Saved entries:
BEGIN

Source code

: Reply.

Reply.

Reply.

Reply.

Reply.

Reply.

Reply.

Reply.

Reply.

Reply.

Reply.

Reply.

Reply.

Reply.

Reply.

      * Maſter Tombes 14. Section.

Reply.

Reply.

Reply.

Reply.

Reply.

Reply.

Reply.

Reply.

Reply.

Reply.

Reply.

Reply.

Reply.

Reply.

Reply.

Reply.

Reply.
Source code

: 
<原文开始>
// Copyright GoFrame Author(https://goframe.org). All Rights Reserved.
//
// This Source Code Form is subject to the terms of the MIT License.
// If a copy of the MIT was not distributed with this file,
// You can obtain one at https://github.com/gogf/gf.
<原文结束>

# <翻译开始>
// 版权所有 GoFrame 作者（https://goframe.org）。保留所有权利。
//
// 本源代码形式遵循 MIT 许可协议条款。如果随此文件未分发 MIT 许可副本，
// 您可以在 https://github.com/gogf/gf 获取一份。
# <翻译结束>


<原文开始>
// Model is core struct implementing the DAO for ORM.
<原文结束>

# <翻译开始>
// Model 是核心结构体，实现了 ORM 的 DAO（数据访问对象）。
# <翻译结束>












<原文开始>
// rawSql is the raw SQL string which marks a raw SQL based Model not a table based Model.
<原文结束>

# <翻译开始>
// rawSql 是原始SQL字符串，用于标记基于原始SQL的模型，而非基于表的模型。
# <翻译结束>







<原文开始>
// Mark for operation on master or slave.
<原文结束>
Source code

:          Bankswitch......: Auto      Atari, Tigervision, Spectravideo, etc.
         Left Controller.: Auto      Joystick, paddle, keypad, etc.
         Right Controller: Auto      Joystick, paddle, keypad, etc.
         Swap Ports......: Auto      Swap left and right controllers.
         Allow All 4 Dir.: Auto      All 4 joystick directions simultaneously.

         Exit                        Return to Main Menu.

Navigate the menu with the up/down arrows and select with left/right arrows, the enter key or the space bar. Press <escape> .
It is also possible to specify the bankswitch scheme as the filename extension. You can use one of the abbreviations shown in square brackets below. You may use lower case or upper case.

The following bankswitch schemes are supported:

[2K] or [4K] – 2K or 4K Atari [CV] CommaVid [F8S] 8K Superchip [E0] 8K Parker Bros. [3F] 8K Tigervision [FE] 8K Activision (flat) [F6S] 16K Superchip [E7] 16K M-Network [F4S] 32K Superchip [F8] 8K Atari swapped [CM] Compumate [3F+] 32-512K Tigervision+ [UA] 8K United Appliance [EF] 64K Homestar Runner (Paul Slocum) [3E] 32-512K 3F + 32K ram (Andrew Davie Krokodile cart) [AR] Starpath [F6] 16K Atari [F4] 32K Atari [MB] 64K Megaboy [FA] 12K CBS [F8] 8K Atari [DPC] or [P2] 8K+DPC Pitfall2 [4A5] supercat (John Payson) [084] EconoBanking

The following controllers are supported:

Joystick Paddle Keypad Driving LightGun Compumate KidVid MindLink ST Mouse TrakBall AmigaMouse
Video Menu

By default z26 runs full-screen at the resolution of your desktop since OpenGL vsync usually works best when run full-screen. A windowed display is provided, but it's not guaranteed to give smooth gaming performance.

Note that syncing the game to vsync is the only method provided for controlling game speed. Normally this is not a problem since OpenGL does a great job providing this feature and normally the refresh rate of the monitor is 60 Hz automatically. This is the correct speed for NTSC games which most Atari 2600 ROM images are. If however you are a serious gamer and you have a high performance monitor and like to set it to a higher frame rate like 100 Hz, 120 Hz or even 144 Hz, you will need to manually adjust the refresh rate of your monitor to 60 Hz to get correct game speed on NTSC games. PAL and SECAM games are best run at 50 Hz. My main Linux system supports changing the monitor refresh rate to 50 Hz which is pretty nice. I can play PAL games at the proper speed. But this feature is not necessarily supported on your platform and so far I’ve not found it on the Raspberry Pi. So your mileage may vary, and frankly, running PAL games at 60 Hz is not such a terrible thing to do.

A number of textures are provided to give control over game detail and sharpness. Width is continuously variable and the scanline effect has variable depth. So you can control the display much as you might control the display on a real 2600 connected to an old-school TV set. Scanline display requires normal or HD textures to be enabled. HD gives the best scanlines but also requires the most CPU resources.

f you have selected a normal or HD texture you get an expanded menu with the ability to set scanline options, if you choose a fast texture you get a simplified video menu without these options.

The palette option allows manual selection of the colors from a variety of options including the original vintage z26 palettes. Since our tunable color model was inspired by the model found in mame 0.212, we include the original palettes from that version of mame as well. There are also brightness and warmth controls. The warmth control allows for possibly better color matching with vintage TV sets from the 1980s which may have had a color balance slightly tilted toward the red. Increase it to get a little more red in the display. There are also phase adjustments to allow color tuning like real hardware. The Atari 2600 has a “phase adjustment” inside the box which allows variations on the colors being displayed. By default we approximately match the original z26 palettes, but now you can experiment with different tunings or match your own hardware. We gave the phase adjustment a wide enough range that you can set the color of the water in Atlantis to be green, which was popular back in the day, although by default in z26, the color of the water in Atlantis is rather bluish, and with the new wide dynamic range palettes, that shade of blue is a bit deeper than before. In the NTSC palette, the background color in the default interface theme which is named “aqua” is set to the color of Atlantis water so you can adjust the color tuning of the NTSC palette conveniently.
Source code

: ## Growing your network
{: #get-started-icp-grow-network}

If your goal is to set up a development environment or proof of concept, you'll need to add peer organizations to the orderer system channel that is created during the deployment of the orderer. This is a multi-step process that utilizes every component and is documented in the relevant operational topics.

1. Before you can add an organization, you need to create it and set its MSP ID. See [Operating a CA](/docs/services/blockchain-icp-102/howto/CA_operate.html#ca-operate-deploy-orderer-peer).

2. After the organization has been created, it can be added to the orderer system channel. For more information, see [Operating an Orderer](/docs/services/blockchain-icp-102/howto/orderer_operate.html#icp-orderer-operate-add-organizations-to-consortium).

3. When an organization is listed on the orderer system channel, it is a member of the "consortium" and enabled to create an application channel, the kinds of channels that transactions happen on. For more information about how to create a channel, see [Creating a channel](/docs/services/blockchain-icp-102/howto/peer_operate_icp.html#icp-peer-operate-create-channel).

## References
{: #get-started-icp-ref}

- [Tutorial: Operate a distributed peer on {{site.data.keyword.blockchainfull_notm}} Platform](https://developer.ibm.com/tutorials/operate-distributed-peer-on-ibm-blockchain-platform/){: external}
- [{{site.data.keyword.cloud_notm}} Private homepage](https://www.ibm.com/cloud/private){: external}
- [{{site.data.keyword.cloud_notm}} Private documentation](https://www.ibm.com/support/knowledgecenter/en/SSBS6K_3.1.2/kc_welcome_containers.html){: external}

END

> _Your goal_: Look above for every line with the word "controllers" and copy it.

> _Written response_:
         Swap Ports......: Auto      Swap left and right controllers.
The following controllers are supported:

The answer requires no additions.